• _SUPPLIED TEXT_
--
Why is $\int_a^b f(x)dx$ defined as $-\int_b^a f(x)dx$ for $b<a$?

Question

I know with this definition "mathematics doesn't break" (sorry I don't know how to express it better, I mean that calculations and proofs work out), but is there a way you can interprete it? I figured that visually it would mean that $\int_a^b f(x)dx$ is equal to the area above the graph of f mirrored about the x-axis in the intervall $(b,a)$, which is not very insightful to me. How can you make sense of it? Thanks in advance.

Answer 1

You're right, the “area metaphor” for the integral doesn't justify this convention that well. Negative area is kind of dubious.

You might try instead the “displacement metaphor” for the integral. If $v(t)$ is the velocity of a particle at time $t$, then $\int_{a}^b v(t)\,dt$ is the displacement between the particle at time $a$ and time $b$. I say displacement instead of distance to allow for direction. If positive displacement were measured to the right, then negative displacement would go to the left.
--
• _RECORDS SHOWN_
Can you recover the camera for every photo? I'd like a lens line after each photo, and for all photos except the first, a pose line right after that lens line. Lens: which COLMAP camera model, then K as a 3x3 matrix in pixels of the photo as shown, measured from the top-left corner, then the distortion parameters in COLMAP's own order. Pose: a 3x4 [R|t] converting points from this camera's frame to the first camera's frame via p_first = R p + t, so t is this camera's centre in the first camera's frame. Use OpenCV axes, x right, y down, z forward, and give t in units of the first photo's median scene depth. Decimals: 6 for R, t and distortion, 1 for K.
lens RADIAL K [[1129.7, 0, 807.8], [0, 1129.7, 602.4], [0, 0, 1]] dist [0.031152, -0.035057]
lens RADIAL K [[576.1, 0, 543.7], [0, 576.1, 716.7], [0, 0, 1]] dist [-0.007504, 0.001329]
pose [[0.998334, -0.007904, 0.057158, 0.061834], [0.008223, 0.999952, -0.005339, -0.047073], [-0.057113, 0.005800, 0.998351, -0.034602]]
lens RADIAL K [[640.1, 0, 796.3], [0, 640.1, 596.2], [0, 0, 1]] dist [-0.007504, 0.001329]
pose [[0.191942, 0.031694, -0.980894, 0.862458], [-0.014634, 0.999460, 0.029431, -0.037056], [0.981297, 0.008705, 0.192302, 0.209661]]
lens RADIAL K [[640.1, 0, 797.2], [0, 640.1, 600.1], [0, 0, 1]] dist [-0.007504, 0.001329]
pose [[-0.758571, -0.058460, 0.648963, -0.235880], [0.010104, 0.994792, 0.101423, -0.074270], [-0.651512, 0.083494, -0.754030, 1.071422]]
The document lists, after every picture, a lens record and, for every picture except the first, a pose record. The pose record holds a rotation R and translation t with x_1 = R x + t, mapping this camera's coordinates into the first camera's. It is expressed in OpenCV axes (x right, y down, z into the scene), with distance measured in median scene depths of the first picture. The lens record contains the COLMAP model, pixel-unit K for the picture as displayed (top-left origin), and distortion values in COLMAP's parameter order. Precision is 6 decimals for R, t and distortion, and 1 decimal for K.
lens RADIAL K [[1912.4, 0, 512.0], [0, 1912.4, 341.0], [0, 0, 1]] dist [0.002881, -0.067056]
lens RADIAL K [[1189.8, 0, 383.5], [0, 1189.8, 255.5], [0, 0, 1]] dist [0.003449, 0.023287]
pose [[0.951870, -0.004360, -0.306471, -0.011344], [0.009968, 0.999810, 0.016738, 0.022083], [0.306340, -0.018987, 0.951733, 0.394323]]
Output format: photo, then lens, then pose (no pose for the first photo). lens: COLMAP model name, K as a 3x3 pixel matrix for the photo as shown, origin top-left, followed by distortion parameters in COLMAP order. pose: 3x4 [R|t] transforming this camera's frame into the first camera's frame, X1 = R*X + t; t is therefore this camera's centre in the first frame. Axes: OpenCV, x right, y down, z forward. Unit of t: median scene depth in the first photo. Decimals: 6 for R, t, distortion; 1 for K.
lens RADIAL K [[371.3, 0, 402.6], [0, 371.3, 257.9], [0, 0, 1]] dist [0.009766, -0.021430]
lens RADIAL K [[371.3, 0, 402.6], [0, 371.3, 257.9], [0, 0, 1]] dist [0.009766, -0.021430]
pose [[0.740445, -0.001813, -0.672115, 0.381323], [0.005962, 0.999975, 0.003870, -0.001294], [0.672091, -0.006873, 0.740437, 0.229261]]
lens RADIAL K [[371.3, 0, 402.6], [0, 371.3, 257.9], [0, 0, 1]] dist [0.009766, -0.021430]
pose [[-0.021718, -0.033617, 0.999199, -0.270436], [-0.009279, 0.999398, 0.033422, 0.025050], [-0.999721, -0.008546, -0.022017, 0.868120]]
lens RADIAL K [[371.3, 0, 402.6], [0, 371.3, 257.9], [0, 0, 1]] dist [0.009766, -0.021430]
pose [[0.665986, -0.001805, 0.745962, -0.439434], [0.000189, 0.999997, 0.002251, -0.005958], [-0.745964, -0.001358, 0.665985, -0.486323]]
--
• _TASK ITEM 1_
In the integration thread above, why does the answer use the word "displacement" instead of "distance"?
• _TASK ITEM 2_
Reproduce the passage of the integration thread above from "You're right, the" to "to the left.".

• _TASK RESPONSE 1_
To allow for direction.

• _TASK RESPONSE 2_
You're right, the “area metaphor” for the integral doesn't justify this convention that well. Negative area is kind of dubious.

You might try instead the “displacement metaphor” for the integral. If $v(t)$ is the velocity of a particle at time $t$, then $\int_{a}^b v(t)\,dt$ is the displacement between the particle at time $a$ and time $b$. I say displacement instead of distance to allow for direction. If positive displacement were measured to the right, then negative displacement would go to the left.